Task requirements:
Please count the lines in the data below that mention the word "adenocarcinoma", then give only the total.

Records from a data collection
┌──

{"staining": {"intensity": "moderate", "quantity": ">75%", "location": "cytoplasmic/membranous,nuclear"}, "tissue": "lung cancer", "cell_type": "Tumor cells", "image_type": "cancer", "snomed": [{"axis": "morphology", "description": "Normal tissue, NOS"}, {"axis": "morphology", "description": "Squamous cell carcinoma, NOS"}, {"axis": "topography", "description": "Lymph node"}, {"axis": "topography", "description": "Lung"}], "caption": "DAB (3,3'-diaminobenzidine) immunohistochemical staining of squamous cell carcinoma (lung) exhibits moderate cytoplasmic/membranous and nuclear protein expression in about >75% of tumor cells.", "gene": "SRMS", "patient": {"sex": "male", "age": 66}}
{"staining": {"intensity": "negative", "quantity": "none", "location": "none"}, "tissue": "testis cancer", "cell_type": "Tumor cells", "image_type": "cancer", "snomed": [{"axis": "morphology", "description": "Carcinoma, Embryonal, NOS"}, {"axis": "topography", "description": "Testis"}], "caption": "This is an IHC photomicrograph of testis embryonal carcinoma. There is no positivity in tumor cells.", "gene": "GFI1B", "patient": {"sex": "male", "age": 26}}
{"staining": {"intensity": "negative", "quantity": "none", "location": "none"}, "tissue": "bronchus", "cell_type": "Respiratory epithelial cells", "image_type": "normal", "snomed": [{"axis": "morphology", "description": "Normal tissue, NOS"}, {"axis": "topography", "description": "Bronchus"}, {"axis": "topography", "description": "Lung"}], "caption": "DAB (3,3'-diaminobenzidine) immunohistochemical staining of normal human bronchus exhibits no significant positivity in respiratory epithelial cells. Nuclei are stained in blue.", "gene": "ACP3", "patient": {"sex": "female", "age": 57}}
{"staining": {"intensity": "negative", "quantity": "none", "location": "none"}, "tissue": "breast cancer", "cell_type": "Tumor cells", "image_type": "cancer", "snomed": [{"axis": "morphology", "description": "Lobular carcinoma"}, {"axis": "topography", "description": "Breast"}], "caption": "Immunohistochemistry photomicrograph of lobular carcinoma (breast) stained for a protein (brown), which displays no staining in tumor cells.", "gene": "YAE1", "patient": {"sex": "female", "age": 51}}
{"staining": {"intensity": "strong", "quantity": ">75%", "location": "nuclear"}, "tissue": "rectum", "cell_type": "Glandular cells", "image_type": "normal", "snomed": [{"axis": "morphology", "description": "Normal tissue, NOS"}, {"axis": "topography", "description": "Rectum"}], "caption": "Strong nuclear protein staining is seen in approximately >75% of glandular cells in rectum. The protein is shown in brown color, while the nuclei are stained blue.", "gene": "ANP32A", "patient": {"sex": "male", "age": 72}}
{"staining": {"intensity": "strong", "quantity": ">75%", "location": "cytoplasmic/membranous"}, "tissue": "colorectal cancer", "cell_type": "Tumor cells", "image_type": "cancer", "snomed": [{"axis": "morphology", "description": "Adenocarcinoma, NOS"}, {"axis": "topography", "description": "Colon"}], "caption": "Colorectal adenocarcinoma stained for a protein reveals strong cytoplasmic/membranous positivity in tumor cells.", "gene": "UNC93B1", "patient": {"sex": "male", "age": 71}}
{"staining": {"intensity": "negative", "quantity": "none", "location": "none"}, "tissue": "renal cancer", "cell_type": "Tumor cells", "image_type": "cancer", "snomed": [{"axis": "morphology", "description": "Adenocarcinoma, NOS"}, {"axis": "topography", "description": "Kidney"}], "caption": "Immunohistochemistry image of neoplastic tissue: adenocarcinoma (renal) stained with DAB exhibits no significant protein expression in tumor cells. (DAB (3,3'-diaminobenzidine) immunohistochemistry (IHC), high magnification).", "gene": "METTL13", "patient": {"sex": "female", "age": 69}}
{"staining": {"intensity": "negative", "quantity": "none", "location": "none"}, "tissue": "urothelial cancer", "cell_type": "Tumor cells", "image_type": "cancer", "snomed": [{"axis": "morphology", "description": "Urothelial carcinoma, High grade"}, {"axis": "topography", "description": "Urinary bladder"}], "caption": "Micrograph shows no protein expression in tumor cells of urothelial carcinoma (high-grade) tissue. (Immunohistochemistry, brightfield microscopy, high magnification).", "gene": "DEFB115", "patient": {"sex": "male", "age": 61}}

└──

Reply:
2